Trump Called Coronavirus ‘Kung Flu’ As He Announced He’s Slowed Down Testing
President Donald Trump has caused fury following his comeback rally in Tulsa, Oklahoma, this weekend, where he referred to coronavirus as ‘kung flu’.
While speaking at the Republican event on Saturday, June 20, Trump spoke about the virus, which he described as having ‘19 different versions of names’, before using the offensive racial slur.
The president even appeared to make light to the illness, which has killed more than 100,000 people in the US.
Check out his speech here:
Trump has been criticised in the past for referring to COVID-19 as the ‘Chinese virus’ or the ‘Wuhan virus’, which civil liberty groups have warned could incite violence and hatred against Asian Americans, The Guardian reports.
However, the 74-year-old took it that one step further at the rally, by using a racial slur and referring to the virus as ‘kung flu’.
‘It has more names than any disease in history. I can name kung flu. I can name 19 different versions of names,’ he told the crowd, who laughed and cheered.
Understandably, thousands of people took to Twitter, outraged at the president’s use of language, with many claiming it belittles the lives of all those who have died from the illness.
He previously defended his use of racially motivated language, saying it was ‘not racist at all’.
‘It comes from China,’ he said in a press briefing in March, adding: ‘I want to be accurate.’
Later in the speech, Trump revealed his administration is beginning to slow testing for the illness.
He said that while the US has tested far more people than any other country, the ‘bad part’ of widespread testing means it leads to logging more cases of the virus.

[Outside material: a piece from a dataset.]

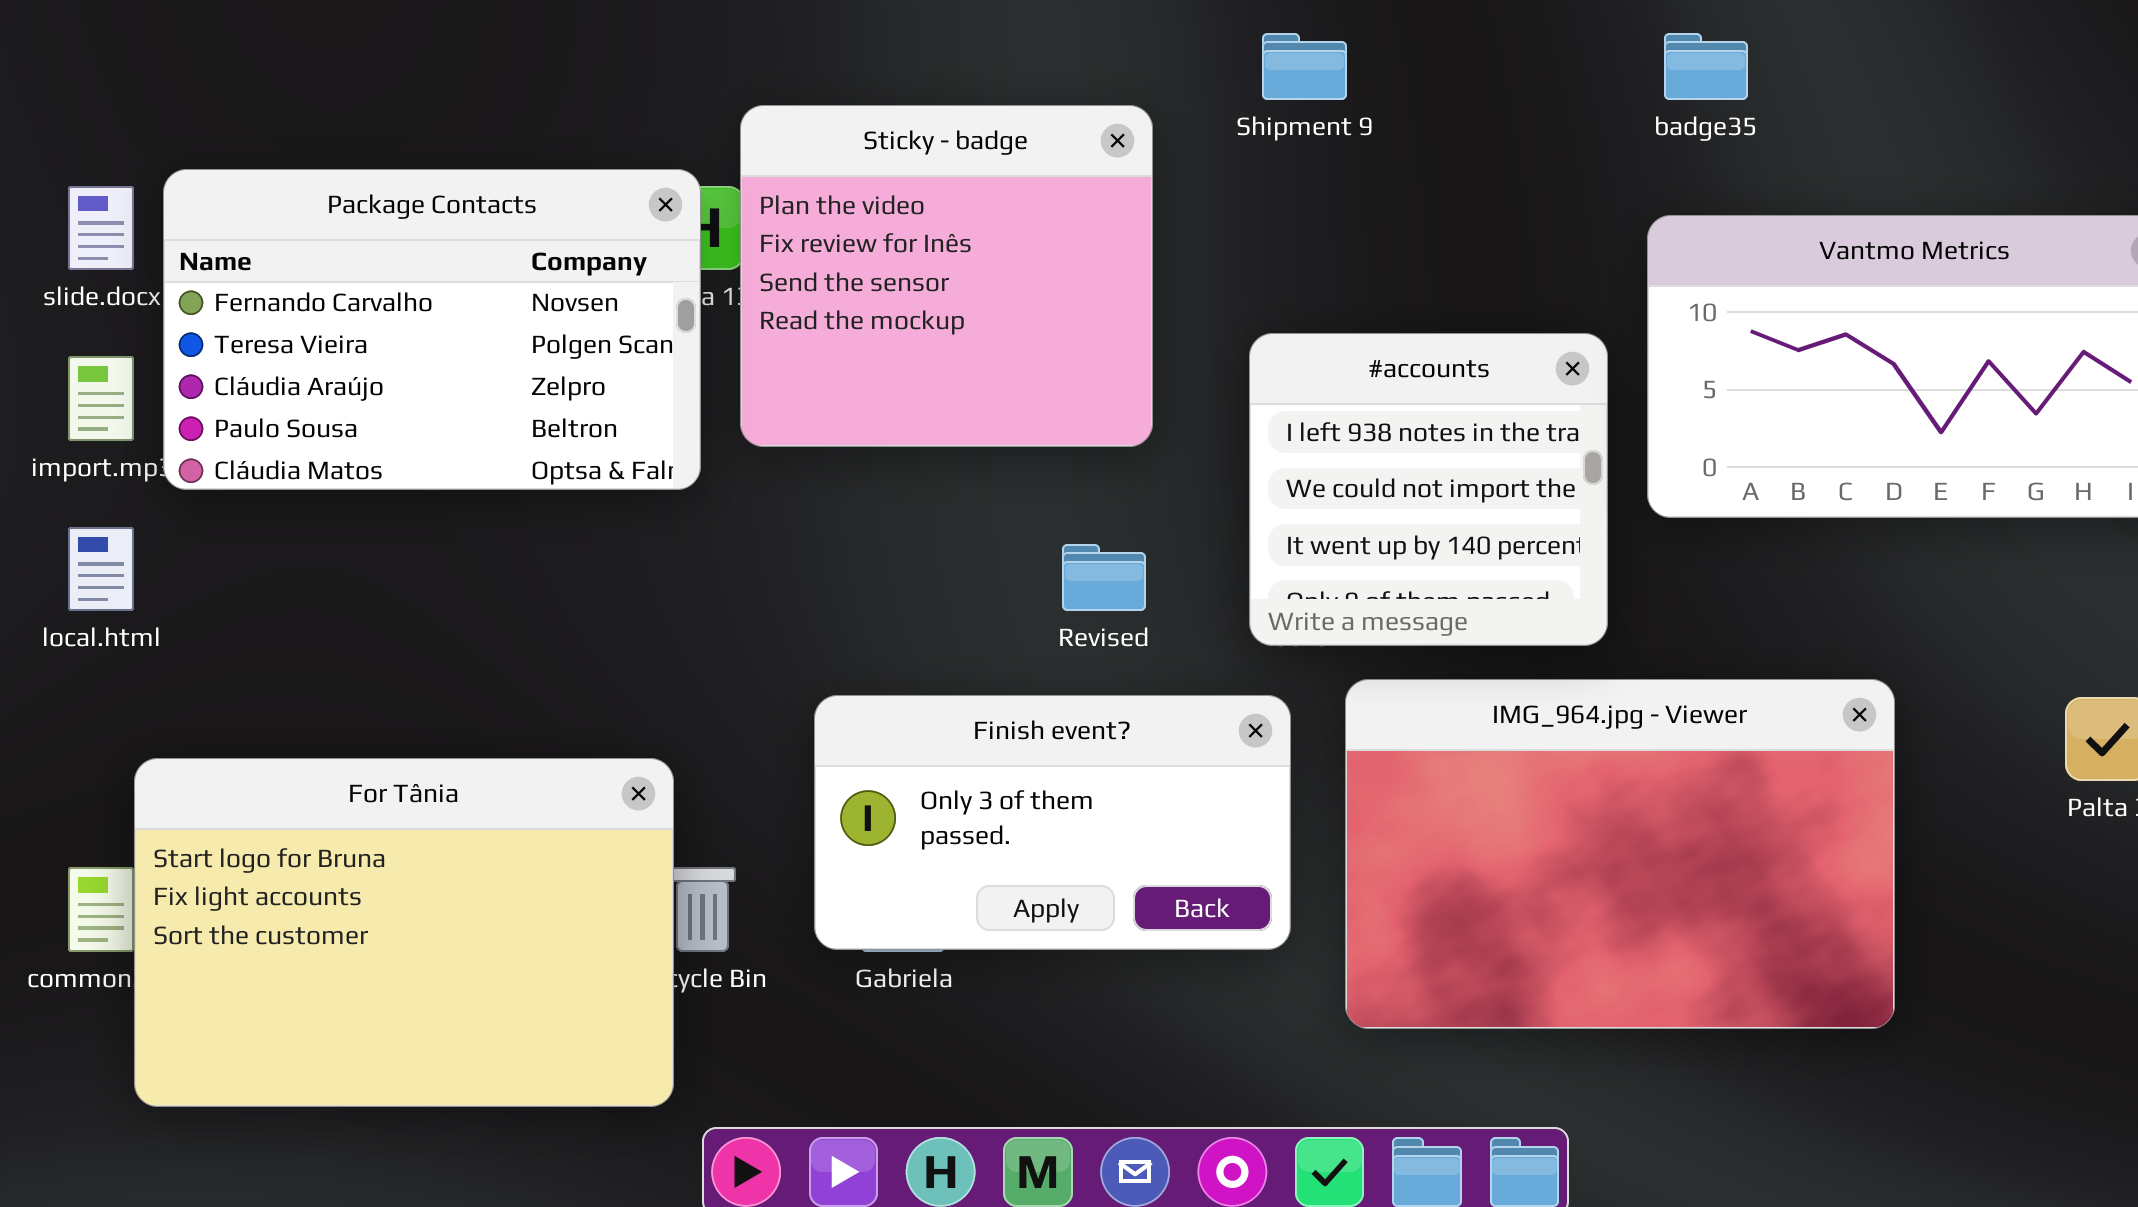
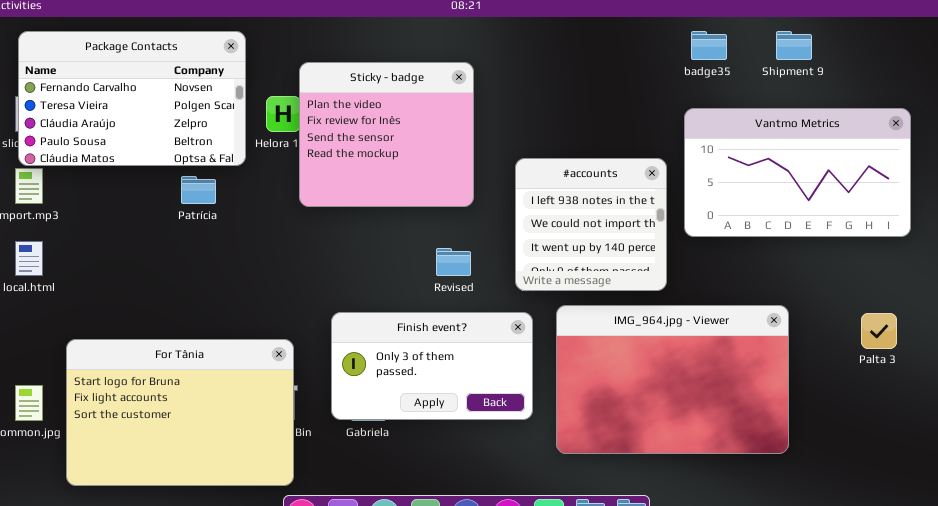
Shipment 9: [1262,33,1347,100] -> [776,31,812,60], moved
Package Contacts: [163,169,701,490] -> [18,31,246,166], moved
For Tânia: [134,758,674,1107] -> [66,339,294,486], moved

Speaking to the crowd, Trump said:
When you do testing to that extent, you’re going to find more people, you’re going to find more cases.
So, I said to my people: ‘Slow the testing down, please.’
They test and they test.
However, a spokesperson for the White House later told reporters the president was just joking about slowing down the testing.
Many have criticised Trump for hosting such a big event under the current climate, with health officials warning it could lead to further spread of the disease – particularly given that most in attendance opted not to wear face covering masks.
So far, the US has had 2.3 million confirmed cases of COVID-19 and 122,000 deaths, giving them the highest death rate in the world.